Write what comes next in the article below about the Danville barn in Robin Rothman's sketch, picking up after its final sentence.

Document passage >>
begin

By Sharon Lakey
This whole barn question started with Robin Rothman’s Four Barns prints for the Danville Historical Society. During the 70’s and 80’s, Robin roamed the back roads of the area, sketching interesting looking things. At the time, she was an art student at Antioch College and her mother had a house way back in North Danville. Forty or fifty years later, four of these sketches have been reproduced for the public in the form of limited prints and note cards.
It’s funny how memory works. Of the four sketches, one of the barns has raised some eyebrows. Robin would write on the bottom of most of the drawings notes about where they were sketched. That is a good thing, because things change considerably in a landscape, and memories that we thought were crystal clear have somehow become distorted through time.
The barn in question had such a note: “Barn that stood across Rt. 2 from school in Danville.” It is of a dilapidated looking building with all kinds of appendages—a square silo, a cupola, a long, slanted shed on the left, several doors askew on the front and a large tree growing up among surrounding foliage. It has a gambrel roof and a shed dormer, too. Also, the front treatment of the clapboards looks odd, because Robin has made the tone of clapboards darker in patches on the front of the barn. When we printed the sketches, Robin said, “Oh, that barn got burnt or torn down.”
When I showed the sketch to Dot (Ayer) Larrabee, she studied it a bit and said, “They used to have dances in that barn. But that isn’t how I remember it. I’m not sure it is the right one.”(Of course, Dot was living in West Danville as a young woman and had the benefit of the elegant Point Comfort dance hall.) Winona Gadapee dropped in, and her memory is almost always a sure thing.
“That was part of the Smith house,” she said, holding the sketch in her hand. Things looked a little dim for identification as she began shaking her head in confusion. I got a phone call just then and Winona kept the sketch in hand for quite a span. When I hung up, she said, “Don’t throw the idea away, though,” she said. “My parents took me to some dances in the barn on Route 2 and that may be where we came in,” she said, her finger tracing the slanted shed. “And that looks like where we stood inside,” she said, pointing this time to the shed dormer. There was a lot of room for dancing up there.” She also informed me that it had burned in 1950 and her husband, Arnie, had helped fight the fire.

end

Source data >>
begin

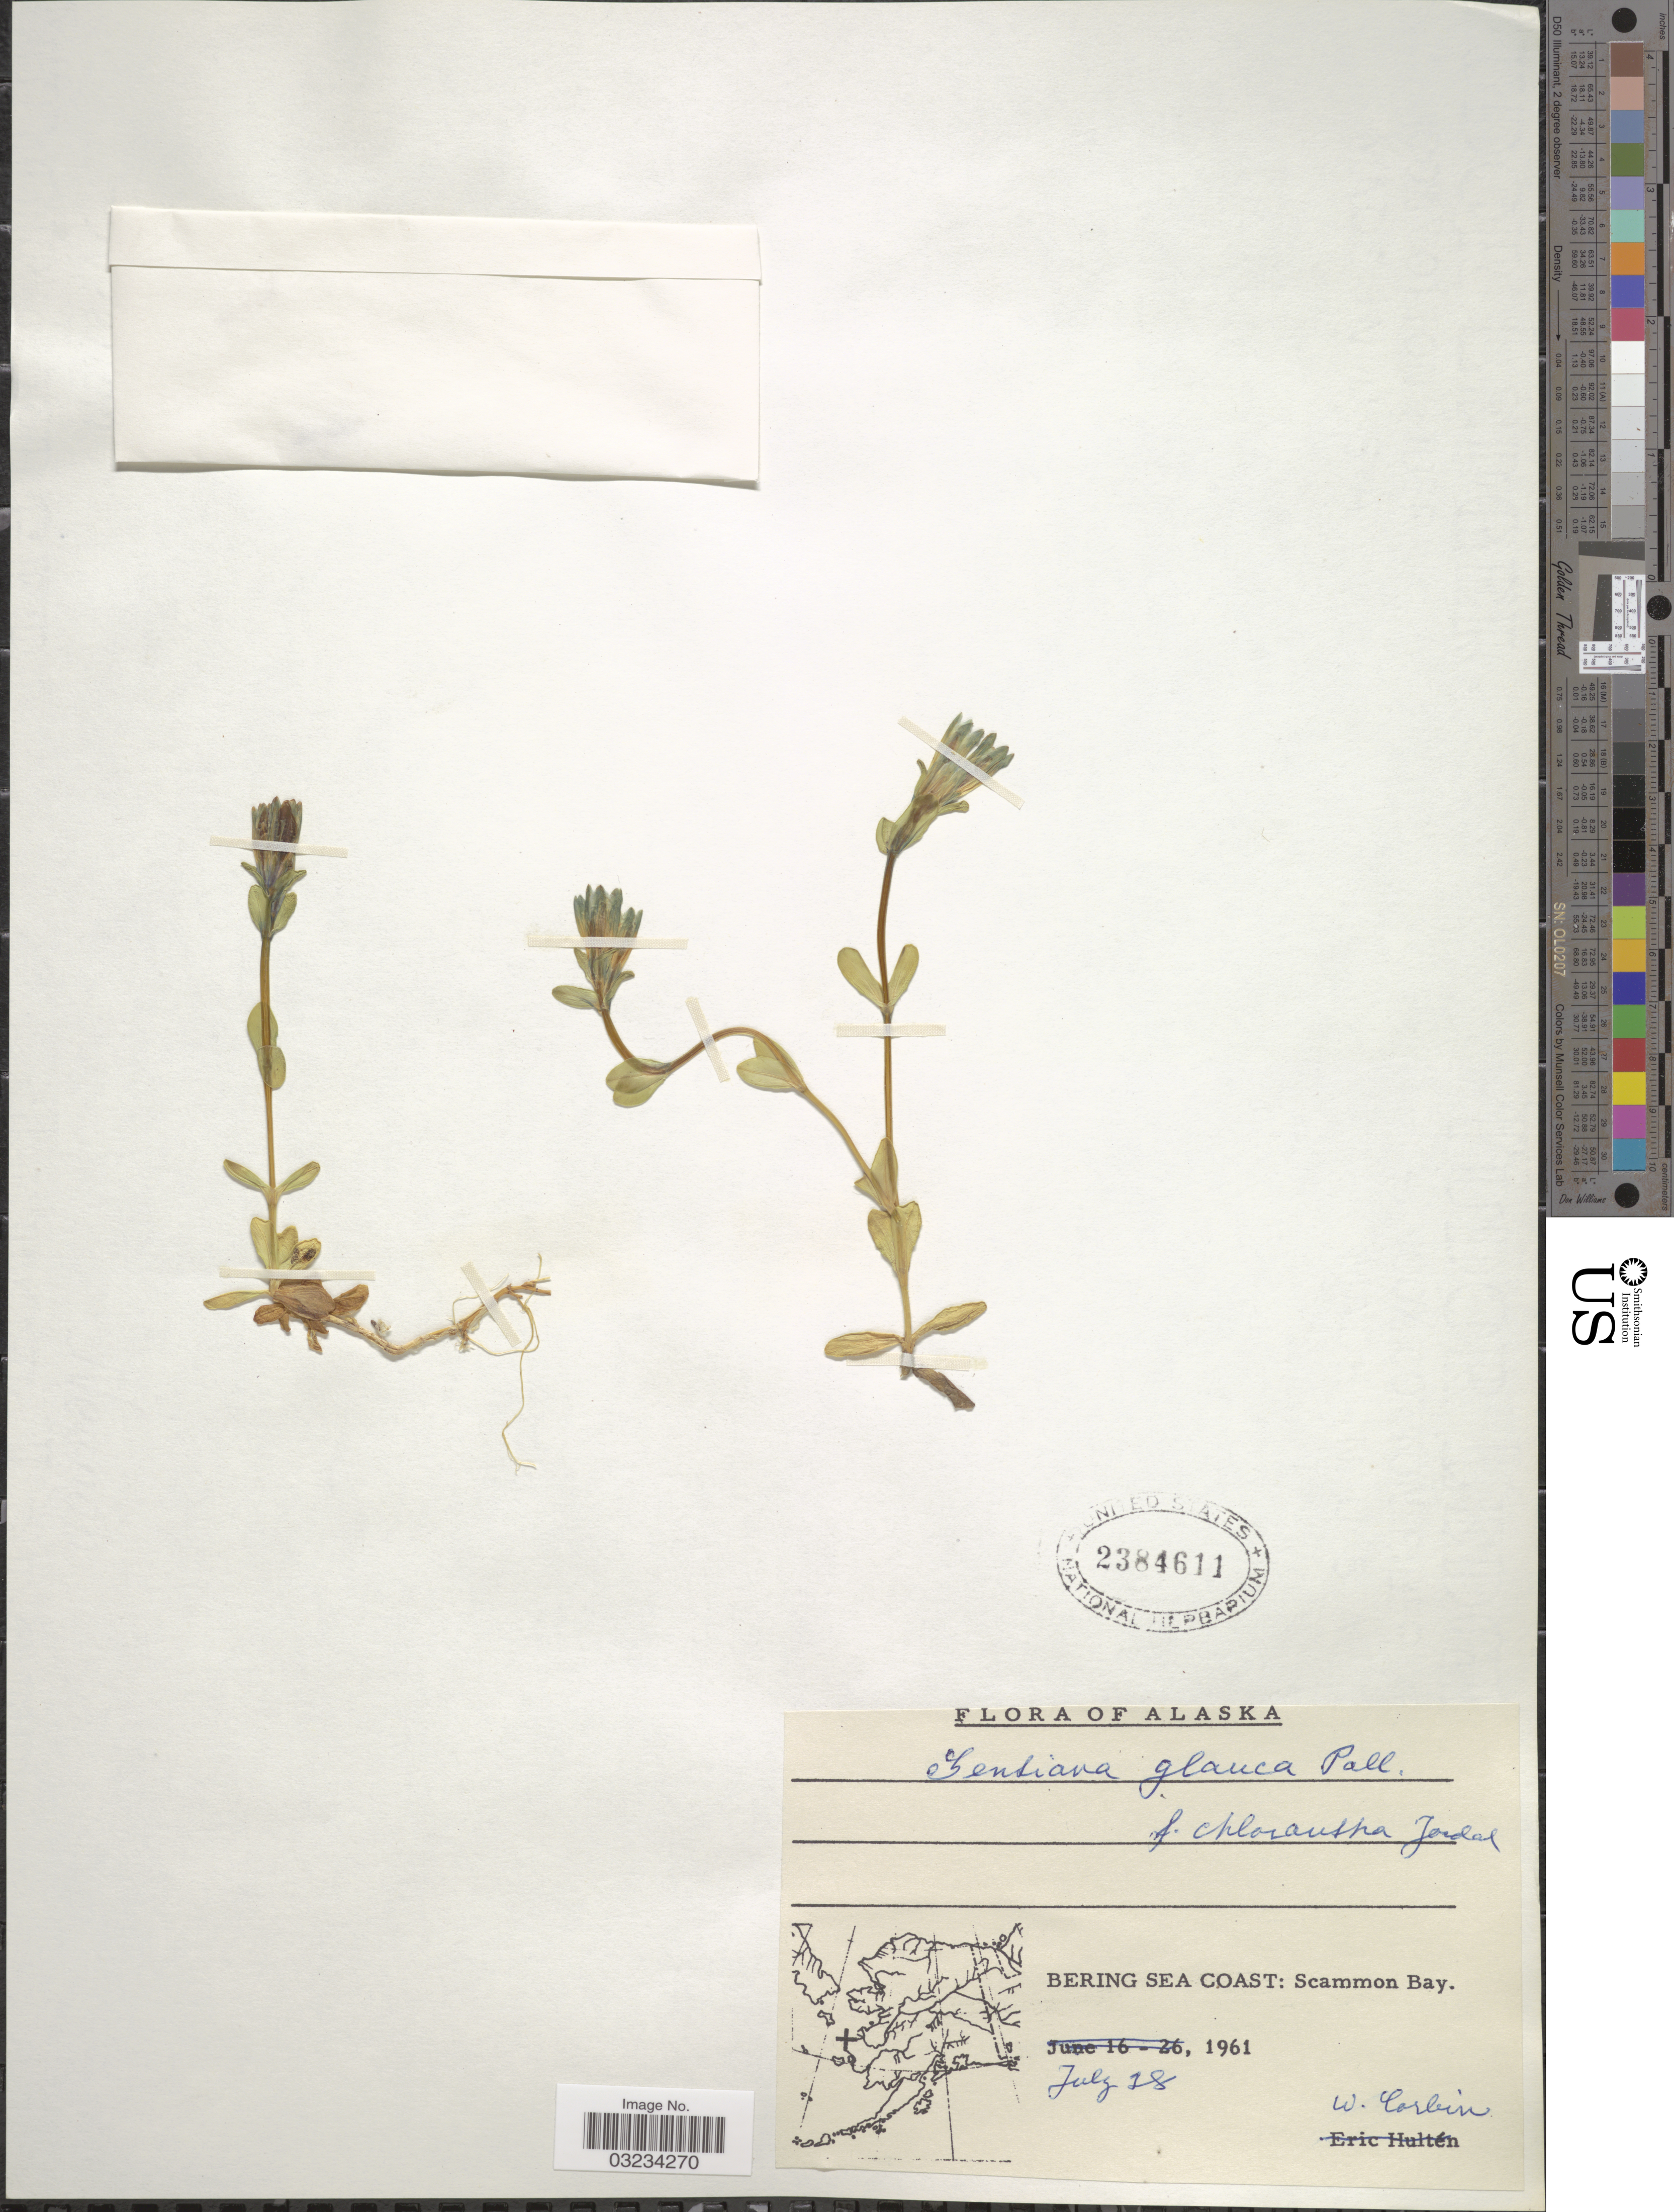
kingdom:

end

Response to the exercise >>
I went back into the archives and brought out a 1929 all-class photo of Phillips Academy, and we looked at the Smith place, house and barn, which are in the background of that photo. The roof of that barn isn’t gambrel. We know that Jane and Guil Kitchel own a barn now on that location, a nice newer-looking red one right on Route 2. It has a gambrel roof, but it is a far cry from the barn in the sketch. Did Guil build a new one in the old one’s place?
On my way home that evening, I happened to meet up with Robin; the note card was in my hand, and I explained that the barn was somewhat of a mystery. I was wondering if she may have been mistaken in her note taking. “I sat right across the road and sketched it!” she said without hesitation. I had to find figure this one out.
First, I called Guil, who is very attentive to details when it comes to history. When I explained the conundrum, he said his barn (the red one) was built in 1941. He also said there was a fire in 1950, started by a disgruntled hired man in the hay loft, but the barn had been saved. “You can see where some of the clapboards have been scorched,” he said.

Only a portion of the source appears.